Kite surfers contend sport is safe
Posted September 12, 2008
Updated September 13, 2008
Kill Devil Hills, N.C. — Despite the images of a kite surfer being slammed into a building in Fort Lauderdale during Hurricane Fay, some kite surfers want the world to know the sport is actually quite safe.
Kite surfers often populate the waters off of North Carolina’s Outer Banks.
“The Outer Banks is one of the most attractive places because you have the best of both worlds. You've got water – smoother – no trees around, and if you want the ocean, you just walk across to the ocean,” kite surfer Demitri Maramenies said.
Maramenies is an internationally known kite surfer. He and business partner Chris Cousins want to set the record straight about the sport’s safety.
“I think we have the perception that every one in kite boarding is an adrenaline junky. While we do like to go out and push the limits - that's part of the sport - we're not going to put our lives at risk,” Cousins said.
New equipment and technology have contributed to improving the sport’s safety, Maramenies said.
Last year, Maramenies and friends took to the waves during Hurricane Noel. Maramenies said his training and experience prevented him from getting hurt.

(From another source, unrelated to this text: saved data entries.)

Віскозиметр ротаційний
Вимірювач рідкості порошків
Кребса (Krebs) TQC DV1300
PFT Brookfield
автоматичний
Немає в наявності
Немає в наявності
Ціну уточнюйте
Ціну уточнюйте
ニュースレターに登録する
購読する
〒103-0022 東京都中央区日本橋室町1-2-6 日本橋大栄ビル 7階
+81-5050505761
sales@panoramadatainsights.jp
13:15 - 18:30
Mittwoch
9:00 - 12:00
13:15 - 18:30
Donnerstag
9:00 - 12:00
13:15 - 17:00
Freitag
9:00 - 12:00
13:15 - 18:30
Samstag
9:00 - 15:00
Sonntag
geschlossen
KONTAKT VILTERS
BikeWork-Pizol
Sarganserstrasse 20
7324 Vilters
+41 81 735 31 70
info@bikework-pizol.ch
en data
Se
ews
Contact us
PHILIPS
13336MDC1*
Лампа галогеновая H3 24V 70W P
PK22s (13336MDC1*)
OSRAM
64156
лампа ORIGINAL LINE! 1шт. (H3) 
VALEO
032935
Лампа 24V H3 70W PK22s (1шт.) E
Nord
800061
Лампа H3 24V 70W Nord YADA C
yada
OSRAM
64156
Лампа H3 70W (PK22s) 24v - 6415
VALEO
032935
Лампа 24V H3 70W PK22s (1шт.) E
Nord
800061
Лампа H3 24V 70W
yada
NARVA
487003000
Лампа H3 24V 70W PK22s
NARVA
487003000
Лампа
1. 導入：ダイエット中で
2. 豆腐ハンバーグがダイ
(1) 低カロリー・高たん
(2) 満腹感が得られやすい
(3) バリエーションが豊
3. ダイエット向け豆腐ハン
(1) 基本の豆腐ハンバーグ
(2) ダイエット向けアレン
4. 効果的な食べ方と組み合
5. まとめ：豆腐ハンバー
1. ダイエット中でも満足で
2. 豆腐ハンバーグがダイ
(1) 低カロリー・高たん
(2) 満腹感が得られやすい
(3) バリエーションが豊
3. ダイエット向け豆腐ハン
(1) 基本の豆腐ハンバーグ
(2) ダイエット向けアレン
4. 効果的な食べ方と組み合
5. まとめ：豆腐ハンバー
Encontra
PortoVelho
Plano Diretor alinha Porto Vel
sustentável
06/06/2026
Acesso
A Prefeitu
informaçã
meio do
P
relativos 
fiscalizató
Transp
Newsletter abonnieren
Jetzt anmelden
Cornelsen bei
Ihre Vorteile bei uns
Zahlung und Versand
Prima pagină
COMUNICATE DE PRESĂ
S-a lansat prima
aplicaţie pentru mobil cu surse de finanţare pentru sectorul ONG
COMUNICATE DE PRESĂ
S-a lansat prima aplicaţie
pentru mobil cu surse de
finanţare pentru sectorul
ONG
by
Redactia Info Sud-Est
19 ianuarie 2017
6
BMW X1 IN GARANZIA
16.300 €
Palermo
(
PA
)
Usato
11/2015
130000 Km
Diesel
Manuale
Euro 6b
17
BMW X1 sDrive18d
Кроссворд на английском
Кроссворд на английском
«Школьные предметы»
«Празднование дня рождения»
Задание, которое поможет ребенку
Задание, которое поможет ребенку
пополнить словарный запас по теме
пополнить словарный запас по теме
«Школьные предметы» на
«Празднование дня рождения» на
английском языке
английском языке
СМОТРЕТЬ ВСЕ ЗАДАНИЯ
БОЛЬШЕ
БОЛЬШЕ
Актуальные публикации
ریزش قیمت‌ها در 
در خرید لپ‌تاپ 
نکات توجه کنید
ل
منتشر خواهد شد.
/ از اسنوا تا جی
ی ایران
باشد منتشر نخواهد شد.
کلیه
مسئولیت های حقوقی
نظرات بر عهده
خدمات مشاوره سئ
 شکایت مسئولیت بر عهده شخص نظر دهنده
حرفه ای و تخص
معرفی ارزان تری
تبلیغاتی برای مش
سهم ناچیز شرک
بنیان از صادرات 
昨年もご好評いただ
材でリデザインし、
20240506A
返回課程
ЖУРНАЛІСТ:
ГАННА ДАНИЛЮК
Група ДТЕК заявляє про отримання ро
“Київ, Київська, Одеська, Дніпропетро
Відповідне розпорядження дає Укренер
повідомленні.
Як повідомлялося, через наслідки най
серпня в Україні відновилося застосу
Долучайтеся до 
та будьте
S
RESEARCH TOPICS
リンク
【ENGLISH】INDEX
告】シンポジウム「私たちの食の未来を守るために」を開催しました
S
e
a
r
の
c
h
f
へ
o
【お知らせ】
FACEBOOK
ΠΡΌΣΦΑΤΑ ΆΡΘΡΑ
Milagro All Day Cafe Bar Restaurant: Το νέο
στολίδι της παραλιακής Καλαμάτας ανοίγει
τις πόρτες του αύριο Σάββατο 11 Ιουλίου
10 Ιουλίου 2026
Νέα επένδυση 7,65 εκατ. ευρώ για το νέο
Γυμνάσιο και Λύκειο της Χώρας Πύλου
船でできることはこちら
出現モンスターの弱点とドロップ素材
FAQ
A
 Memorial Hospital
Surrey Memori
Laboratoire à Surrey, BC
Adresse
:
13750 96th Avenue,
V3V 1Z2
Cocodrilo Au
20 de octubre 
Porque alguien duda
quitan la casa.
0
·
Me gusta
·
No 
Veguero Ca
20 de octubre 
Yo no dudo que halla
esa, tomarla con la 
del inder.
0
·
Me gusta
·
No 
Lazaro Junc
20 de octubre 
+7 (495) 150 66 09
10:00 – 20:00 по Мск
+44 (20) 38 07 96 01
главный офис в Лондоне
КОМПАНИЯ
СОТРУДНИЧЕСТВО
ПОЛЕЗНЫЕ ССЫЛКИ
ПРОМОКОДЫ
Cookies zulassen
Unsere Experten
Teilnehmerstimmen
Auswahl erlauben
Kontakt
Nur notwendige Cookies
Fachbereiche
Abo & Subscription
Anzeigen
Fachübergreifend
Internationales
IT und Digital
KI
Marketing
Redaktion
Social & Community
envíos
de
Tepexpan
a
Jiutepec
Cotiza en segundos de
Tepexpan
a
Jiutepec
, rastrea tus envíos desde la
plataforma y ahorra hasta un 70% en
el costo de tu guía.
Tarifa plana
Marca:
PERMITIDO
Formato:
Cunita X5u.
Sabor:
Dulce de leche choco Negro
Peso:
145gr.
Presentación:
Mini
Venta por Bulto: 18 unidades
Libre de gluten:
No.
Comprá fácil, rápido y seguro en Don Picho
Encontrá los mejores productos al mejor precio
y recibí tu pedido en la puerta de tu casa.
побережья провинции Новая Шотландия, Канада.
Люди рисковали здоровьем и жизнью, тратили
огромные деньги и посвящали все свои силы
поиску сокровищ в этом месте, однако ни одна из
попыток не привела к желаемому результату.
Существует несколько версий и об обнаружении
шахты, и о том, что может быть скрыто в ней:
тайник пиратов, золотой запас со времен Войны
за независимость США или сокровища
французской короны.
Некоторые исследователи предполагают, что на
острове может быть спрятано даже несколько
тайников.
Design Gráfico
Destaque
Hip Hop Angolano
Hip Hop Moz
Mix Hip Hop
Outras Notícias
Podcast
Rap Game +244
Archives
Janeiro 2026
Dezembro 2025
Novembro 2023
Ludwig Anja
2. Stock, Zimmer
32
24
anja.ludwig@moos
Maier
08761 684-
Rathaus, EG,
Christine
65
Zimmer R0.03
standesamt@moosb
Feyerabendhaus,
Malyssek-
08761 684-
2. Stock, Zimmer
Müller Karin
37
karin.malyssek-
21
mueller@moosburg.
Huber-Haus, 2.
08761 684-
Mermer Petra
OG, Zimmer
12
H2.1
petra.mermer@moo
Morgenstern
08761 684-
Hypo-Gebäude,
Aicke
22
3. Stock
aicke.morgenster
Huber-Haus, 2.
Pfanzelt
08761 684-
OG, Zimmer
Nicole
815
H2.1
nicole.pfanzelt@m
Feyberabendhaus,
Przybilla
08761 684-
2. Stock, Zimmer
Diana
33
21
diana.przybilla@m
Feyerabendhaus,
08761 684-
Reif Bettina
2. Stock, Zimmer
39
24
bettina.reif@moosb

“Every time I go out I check the weather to make sure I don’t get hurt,” he said.
Kill Devil Hills Ocean Rescue Chief Mike Morrison said he can only remember one rescue of a kite surfer in the past five years.
“Most of them have got really good training. They know what they are doing and they live for weather like this,” Morrison said.
Maramenies recommends lessons for anyone wanting try the sport.